A SAFE (simple agreement for future equity) is a standardized document used by startup companies for early-stage fundraising. A SAFE investment may convert to equity in the company in a future round of fundraising (Series A, for example) and does not give a SAFE investor a specific number of shares at the time of the investment. The price of shares owned by a SAFE investor are determined in the future round of fundraising.
The terms of a SAFE are intended to be balanced between the interests of the investors, and the founders or existing owners of the company, but a SAFE may not be appropriate for every early-stage company or investor.

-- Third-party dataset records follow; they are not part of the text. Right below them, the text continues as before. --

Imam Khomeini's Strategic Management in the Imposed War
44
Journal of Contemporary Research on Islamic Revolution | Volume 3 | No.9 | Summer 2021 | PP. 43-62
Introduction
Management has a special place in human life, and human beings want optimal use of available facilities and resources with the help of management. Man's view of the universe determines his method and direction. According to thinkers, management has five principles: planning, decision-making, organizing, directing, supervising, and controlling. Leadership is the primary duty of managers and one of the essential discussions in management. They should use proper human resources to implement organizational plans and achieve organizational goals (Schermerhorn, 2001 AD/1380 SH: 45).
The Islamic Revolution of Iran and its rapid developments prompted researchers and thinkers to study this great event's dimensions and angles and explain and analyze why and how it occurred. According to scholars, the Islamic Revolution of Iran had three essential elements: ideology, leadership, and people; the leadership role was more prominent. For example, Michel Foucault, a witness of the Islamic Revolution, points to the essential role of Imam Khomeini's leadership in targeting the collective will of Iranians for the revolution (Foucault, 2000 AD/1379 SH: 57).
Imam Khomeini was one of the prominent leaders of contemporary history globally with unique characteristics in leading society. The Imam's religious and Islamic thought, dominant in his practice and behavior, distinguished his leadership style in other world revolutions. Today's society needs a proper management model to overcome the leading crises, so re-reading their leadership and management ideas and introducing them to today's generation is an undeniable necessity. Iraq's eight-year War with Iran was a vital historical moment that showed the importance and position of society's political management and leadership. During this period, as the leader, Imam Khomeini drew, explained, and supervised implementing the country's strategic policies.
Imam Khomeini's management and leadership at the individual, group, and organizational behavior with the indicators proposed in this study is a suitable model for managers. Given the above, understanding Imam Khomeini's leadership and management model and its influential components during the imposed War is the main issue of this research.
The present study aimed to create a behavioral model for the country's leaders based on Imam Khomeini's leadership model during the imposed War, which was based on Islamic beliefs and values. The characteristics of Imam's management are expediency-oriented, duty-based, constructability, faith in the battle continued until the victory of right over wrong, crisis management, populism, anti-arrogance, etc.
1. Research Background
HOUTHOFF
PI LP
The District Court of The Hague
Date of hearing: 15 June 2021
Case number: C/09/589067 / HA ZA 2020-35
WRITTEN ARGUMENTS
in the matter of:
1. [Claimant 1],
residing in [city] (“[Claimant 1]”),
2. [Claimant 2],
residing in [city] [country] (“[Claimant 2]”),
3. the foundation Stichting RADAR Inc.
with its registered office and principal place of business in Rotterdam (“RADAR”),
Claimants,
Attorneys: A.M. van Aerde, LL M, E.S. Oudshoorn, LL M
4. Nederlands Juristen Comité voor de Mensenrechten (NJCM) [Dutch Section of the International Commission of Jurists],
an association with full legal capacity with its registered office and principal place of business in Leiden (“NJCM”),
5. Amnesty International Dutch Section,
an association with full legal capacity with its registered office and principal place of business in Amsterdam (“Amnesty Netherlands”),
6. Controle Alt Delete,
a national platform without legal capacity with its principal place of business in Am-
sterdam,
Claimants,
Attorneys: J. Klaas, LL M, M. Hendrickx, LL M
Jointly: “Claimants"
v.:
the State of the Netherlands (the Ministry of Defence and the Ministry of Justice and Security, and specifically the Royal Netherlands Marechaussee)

The SAFE was created by Y Combinator, a well-known tech accelerator, in 2013.
In Arkansas, as in other states, a SAFE (simple agreement for future equity) is a financial instrument used by startups during early-stage fundraising. It is not a traditional debt instrument but rather a promise to issue equity to investors under certain triggering events, such as a future equity financing round, typically a Series A. The SAFE allows investors to convert their investment into equity at a later date, often with some favorable terms such as a discount rate or valuation cap. The terms of a SAFE are designed to be simple and to balance the interests of investors with those of the company's founders or current owners. However, it's important to note that while SAFEs are standardized, they are also flexible and can be modified to fit the specific needs of the company and the investors. Arkansas does not have specific state statutes governing SAFEs, so the general principles of contract law and federal securities laws would apply. Companies considering using a SAFE should consult with an attorney to ensure compliance with all relevant laws and that the SAFE is structured in the best interest of all parties involved.